- Born: December 14, 1942 (age 83)
- Occupations: Author and journalist
- Known for: Coining the phrase "sexual harassment" and calling attention to the issue of sexual harassment of women in the workplace

= Lin Farley =

American writer and feminist

Lin Farley (born December 14, 1942) is an American author, journalist and feminist. She was a leader in calling attention to the problems faced by women in the workforce, in particular sexual harassment.

==Sexual harassment==
In 1974, she was hired by Cornell University as director of the university's Women's Section and lecturer for a field study course called Women and Work. In a 1974 consciousness raising discussion connected with that course, she began to realize the extent of the problem that she later termed "sexual harassment". As the women in the class described their experiences in the workplace she noticed a pattern: every woman there had either quit or been fired from a job because they had been made so uncomfortable by the behavior of men. She discovered that this phenomenon of male harassment and intimidation of female workers had not been described in the literature and was not publicly recognized as a problem, although she continued to hear it described by women from all walks of life.

In 1975, inspired by the case of Carmita Wood, an administrative assistant to Cornell professor Boyce McDaniel, the group at Cornell formed the anti-harassment organization Working Women United. Wood had resigned after she developed physical symptoms due to the stress of fighting off McDaniel's persistent sexual advances. After Cornell denied her unemployment compensation, Wood approached the Human Affairs Office, which was staffed by Farley and two other committed feminists, Susan Meyer and Karen Sauvigné.

In April 1975, she testified before the New York City Human Rights Commission Hearings on Women and Work, led by Eleanor Holmes Norton. She defined sexual harassment as "unwanted sexual advances against women employees by male supervisors, bosses, foremen or managers." She gave examples: "It often means that a woman is hired because she is pretty, regardless of her qualifications; that a woman's job security is eternally dependent on how well she pleases her boss, and he often thinks sexual companionship is part of the job description; and that women are fired because they have aged or they are too independent or they say 'no' to sexual byplay."

A New York Times reporter who heard her testimony wrote about it, and by the end of 1975 her message had reached a national audience. Government agencies began to recognize sexual harassment as a problem to be addressed. Norton's Human Right's Commission added language to their affirmative action agreements guaranteeing "protection to male and female employees alike against unfair abuse of sexual privacy". Over the following decades Farley gave numerous public and academic presentations on the topic, and served as a consultant to the U.S. Department of Labor, the AFL-CIO, civil rights organizations and women's study programs.

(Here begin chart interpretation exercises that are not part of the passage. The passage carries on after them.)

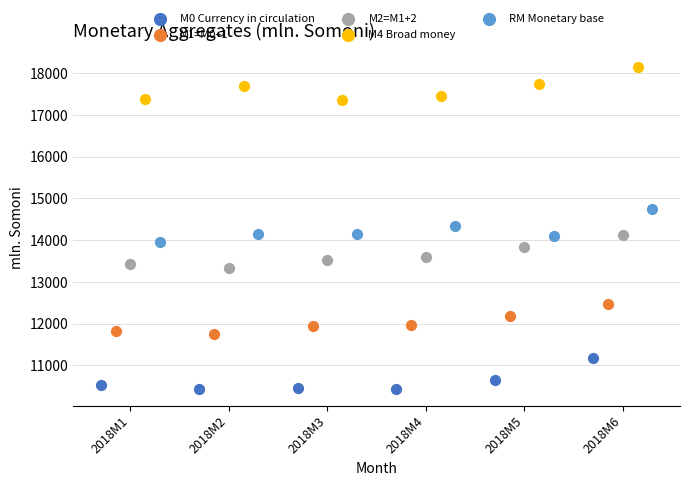

Which series reaches the minimum Y coordinate?

M0 Currency in circulation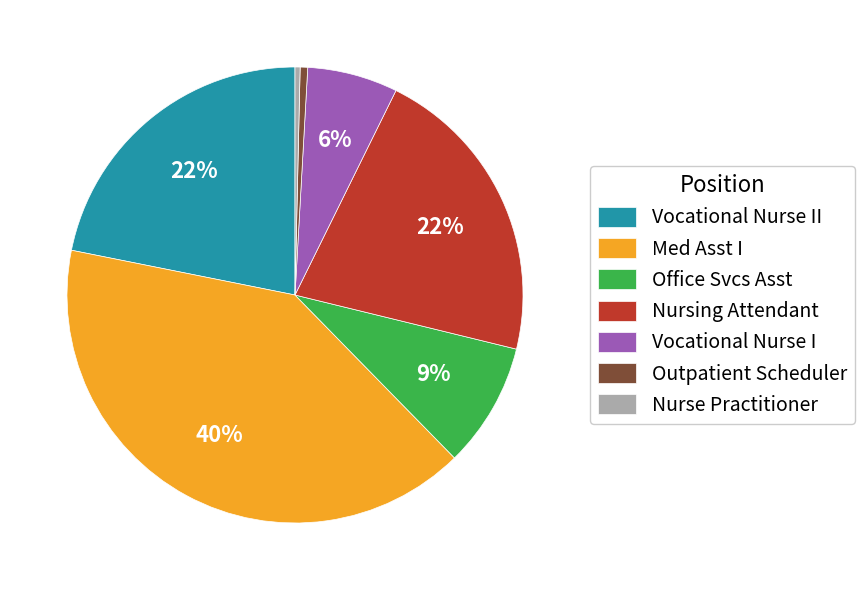

Between Nurse Practitioner and Vocational Nurse I, which is larger?

Vocational Nurse I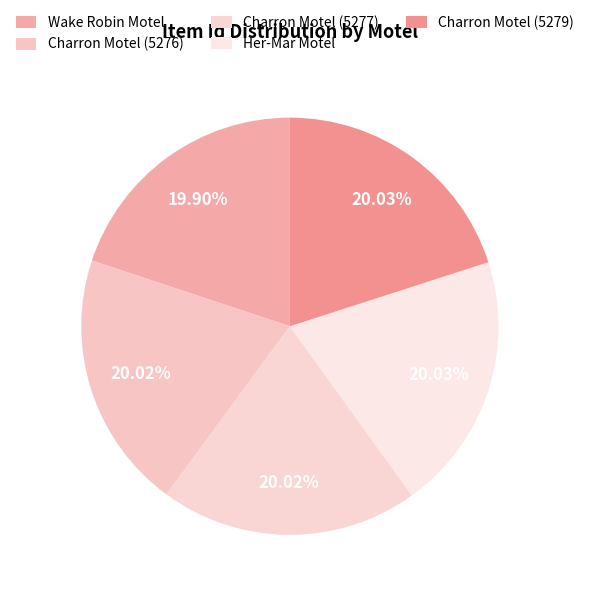

The Her-Mar Motel slice represents 20% of the pie. True or false?

True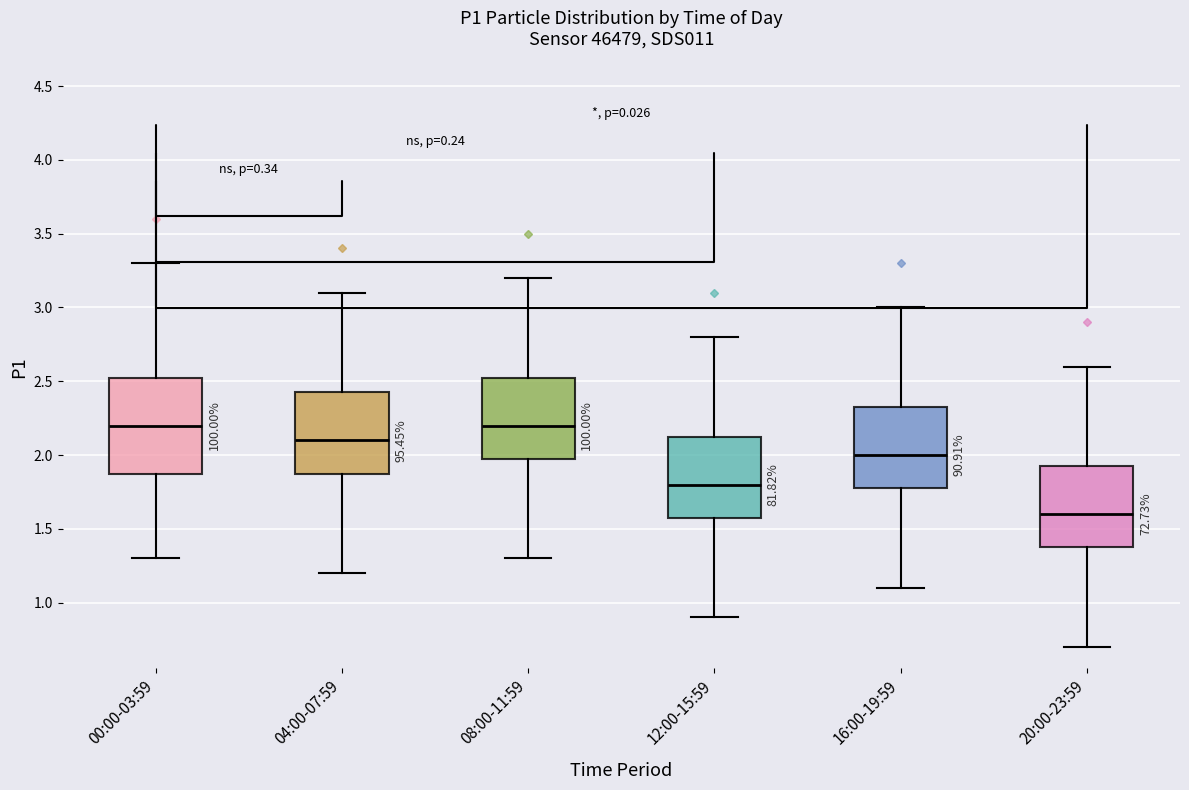

Reading left to right, read every box against the y-axis: the position of its median line, the range the box covers, and the ends of its whiskers. The values are not printed on the chart, so give them approximately, as read against the axis.

00:00-03:59: median 2.20, box 1.90 to 2.55, whiskers 1.30 to 3.30
04:00-07:59: median 2.10, box 1.90 to 2.45, whiskers 1.20 to 3.10
08:00-11:59: median 2.20, box 2.00 to 2.55, whiskers 1.30 to 3.20
12:00-15:59: median 1.80, box 1.60 to 2.15, whiskers 0.90 to 2.80
16:00-19:59: median 2.00, box 1.80 to 2.35, whiskers 1.10 to 3.00
20:00-23:59: median 1.60, box 1.40 to 1.95, whiskers 0.70 to 2.60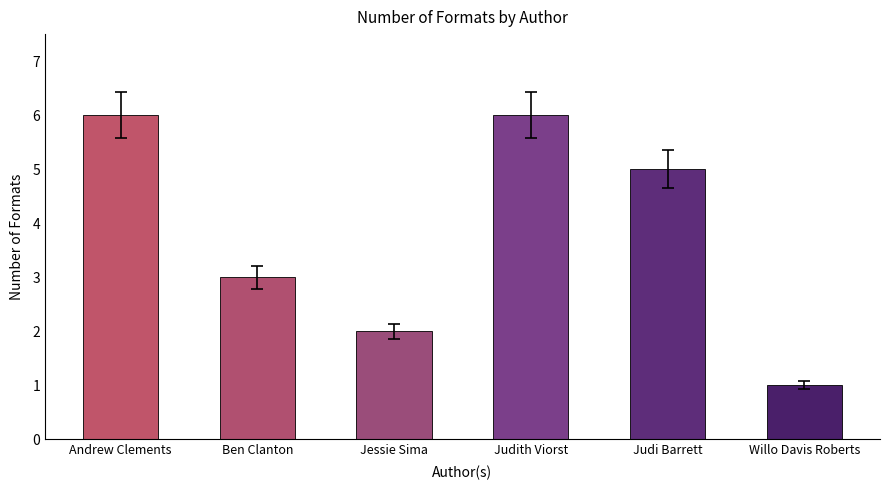

What is the label of the 6th bar from the left?

Willo Davis Roberts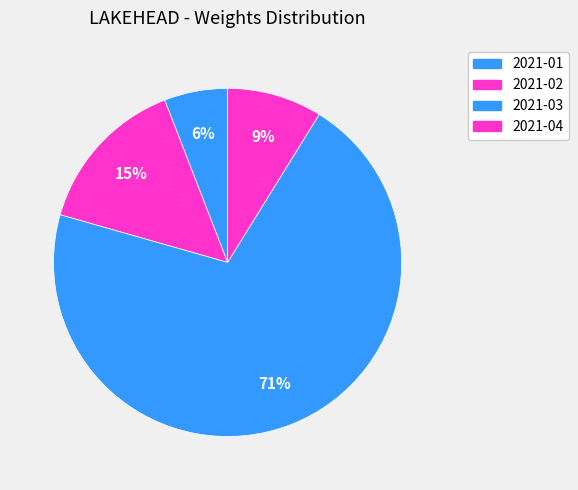

Is 2021-03 the majority of the pie?

Yes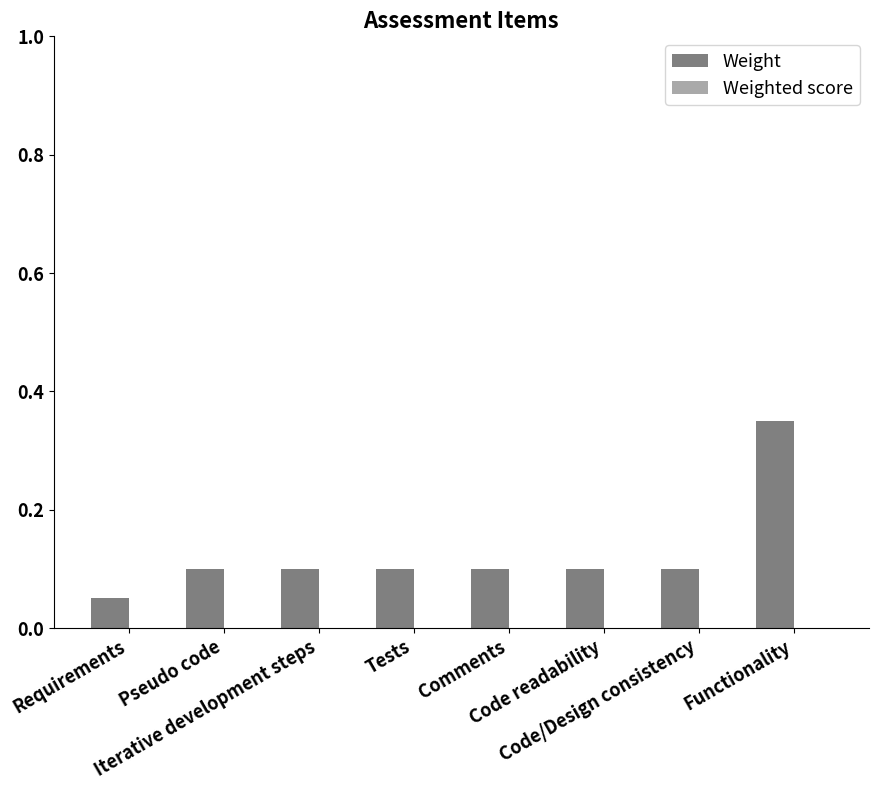

Count the values in the range 0 to 1.

8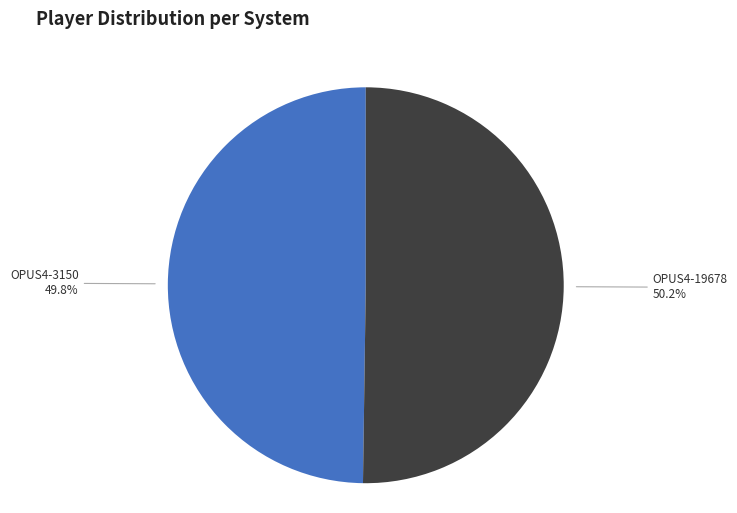

Is the sum of OPUS4-19678 and OPUS4-3150 greater than half?

Yes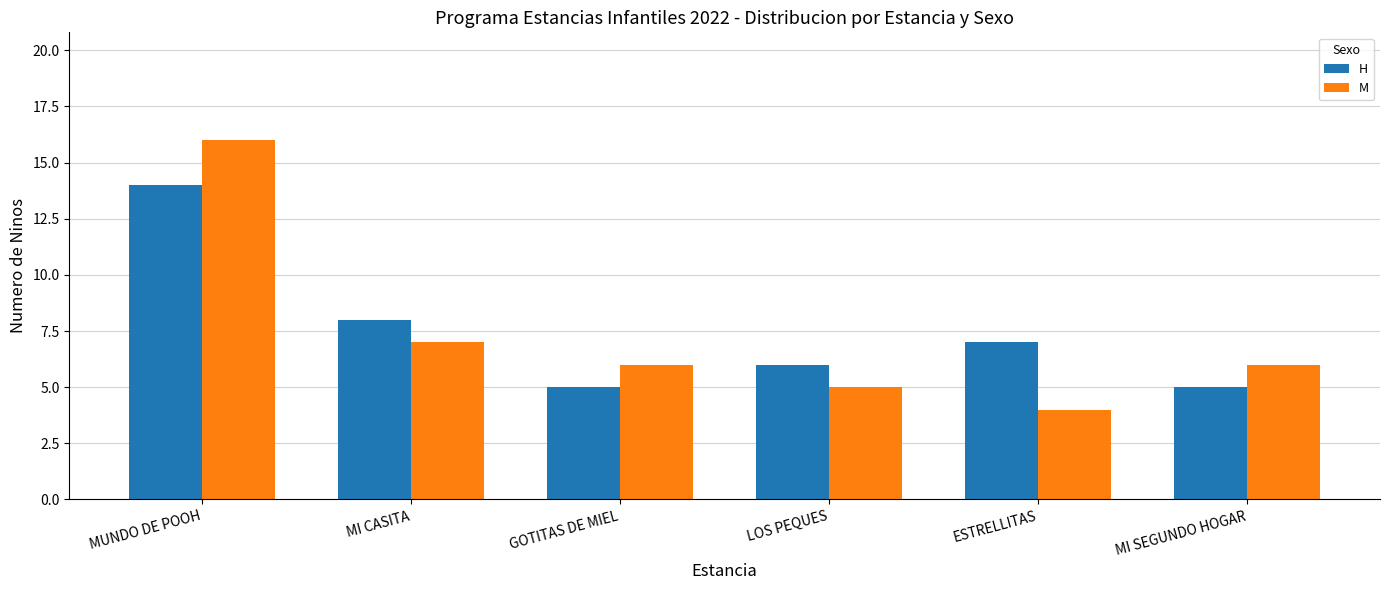

Reading right to left, list all the values displayed in this chart.

H: 5	7	6	5	8	14
M: 6	4	5	6	7	16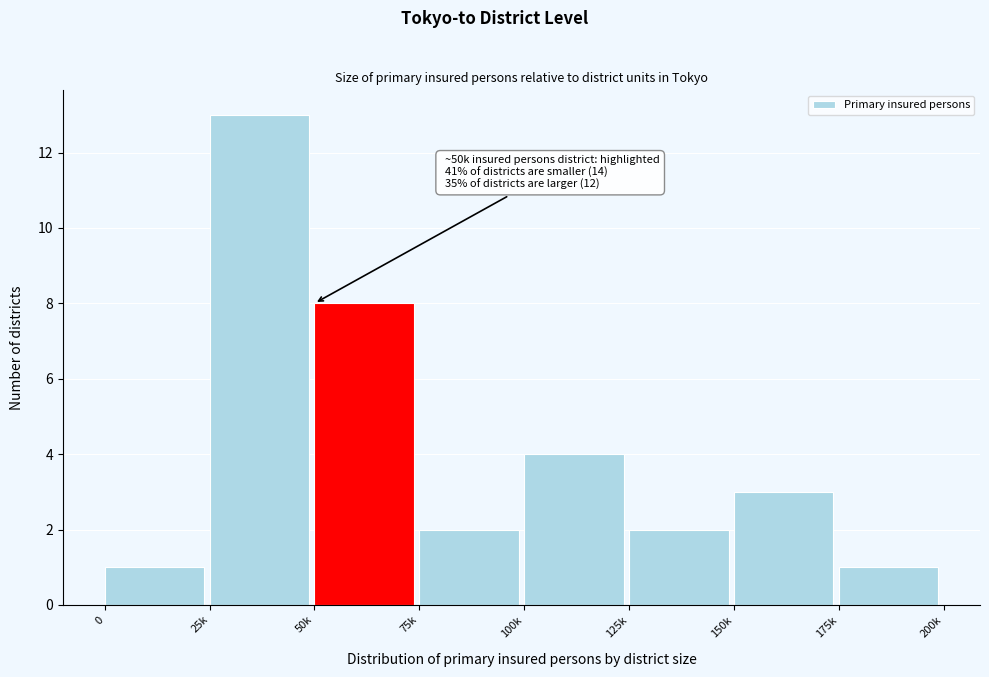

Reading left to right, transcribe all the data shown in this chart.

0=1	25k=13	50k=8	75k=2	100k=4	125k=2	150k=3	175k=1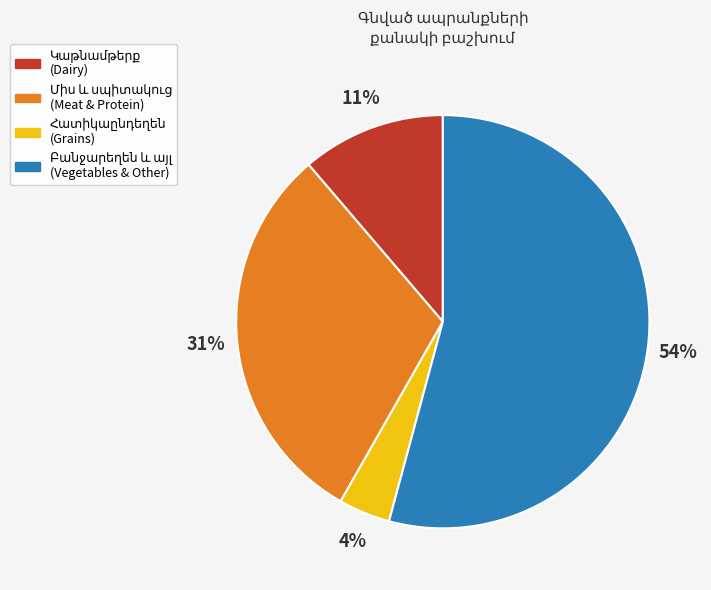

To the nearest percent, what is the average slice percentage?

25%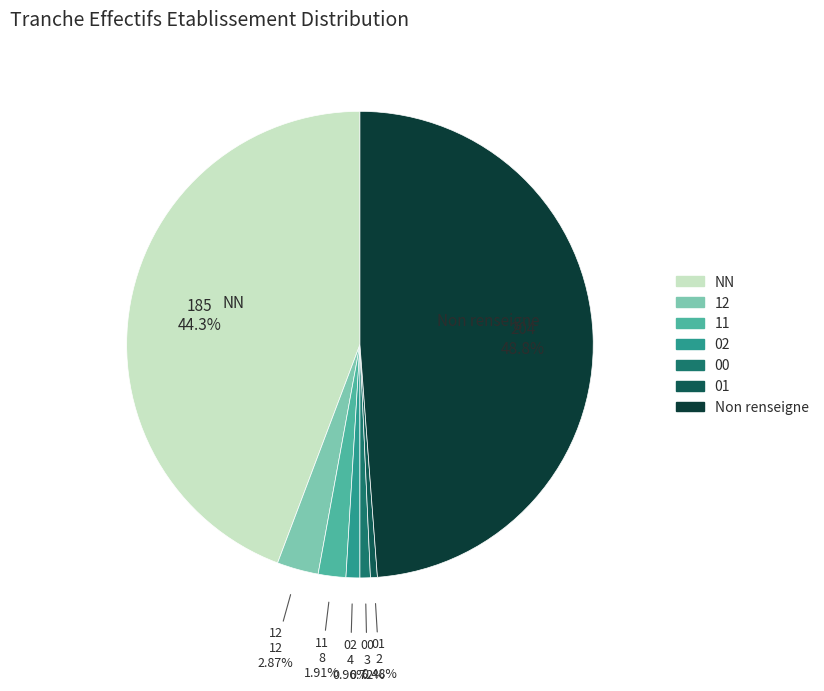

Is there a majority slice in this chart?

No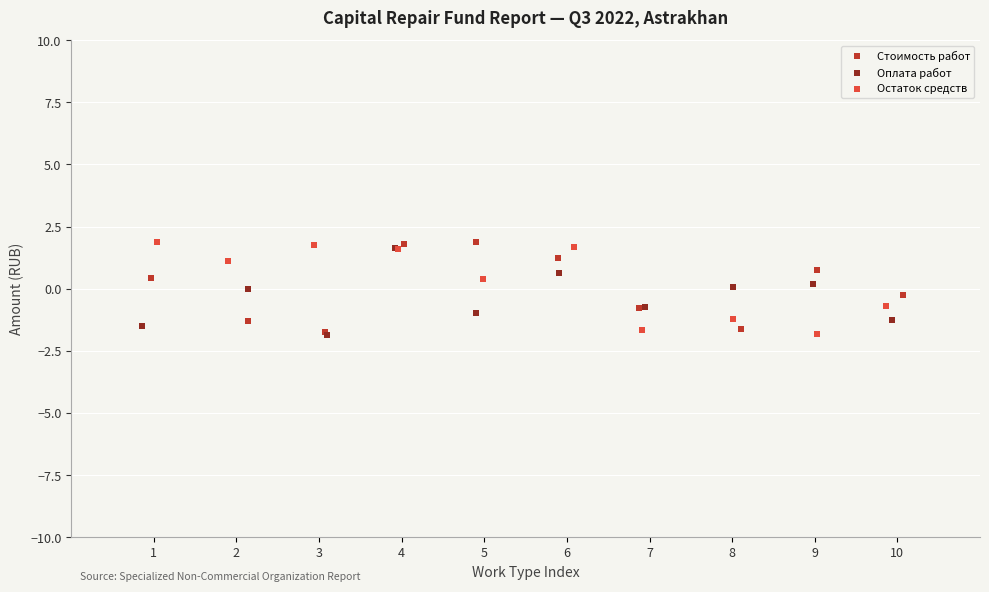

What are all the series names shown in the legend?

Стоимость работ, Оплата работ, Остаток средств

She wrote a book, Sexual Shakedown: The Sexual Harassment of Women on the Job, published by McGraw-Hill in 1978 and in a paperback version by Warner Books in 1980. In it she traced the history of sexual harassment as a longstanding issue and gave contemporary examples, such as help-wanted advertisements implying that acceptance of sexual interaction was part of the job description. The book established sexual harassment as an important topic on the feminist agenda. The Christian Science Monitor said the book was "an overdue alert to the sexual harassment of working women by male employers which starkly reveals the emotional and physical degradations inflicted on women in the exploitive politics of power at their most base."

In 1981, she collaborated on the 33-minute documentary The Workplace Hustle, produced by Woody Clark and Al Brito and narrated by Ed Asner. Farley was a consultant and also appeared in the film. It was intended as a training film for workplaces, and it was widely used for that purpose by government agencies as well as corporations like Xerox and Hewlett-Packard. It won awards at the San Francisco Film Festival and the New York Film Festival.

==Background and personal life==
Her parents, Vincent and Beatrice Farley, were working-class people; both were shop stewards in their respective unions. Her parents had little education, but read widely. She later commented, "My mother had a hard life and all her dreams were stifled. I know that I became a feminist and wrote Sexual Shakedown in part because I had become sensitized from her experiences as a working woman." She attended local public schools in New Jersey and then in Downey, California. During her senior year she was elected the Youth Governor of both the California YMCA Youth & Government (Y&G) Model Legislature Program, and the American Legion Auxiliary's Girls State. She was the 12th and first female Youth Governor for California's Y&G Program. She started and dropped out of several colleges before going to the University of Southern California on a journalism scholarship. Before graduation she went to work for the Associated Press in New York as a reporter and feature writer.

She taught at Cornell from 1974 to 1976, then became a freelance consultant on women's issues while writing her book. She received a master's degree in Eastern and Western Psychology from Naropa University in 1985. She earned a PhD in Eastern Psychology from the California Institute of Integral Studies in 1993; her thesis was titled "The secret world of men: Men's attitudes, beliefs, fantasies and desires with regard to women and children".

She lived in Taipei for three years while writing for the English-language publication Free China Journal. Returning to the United States, she became a consultant to computer companies on human factors engineering.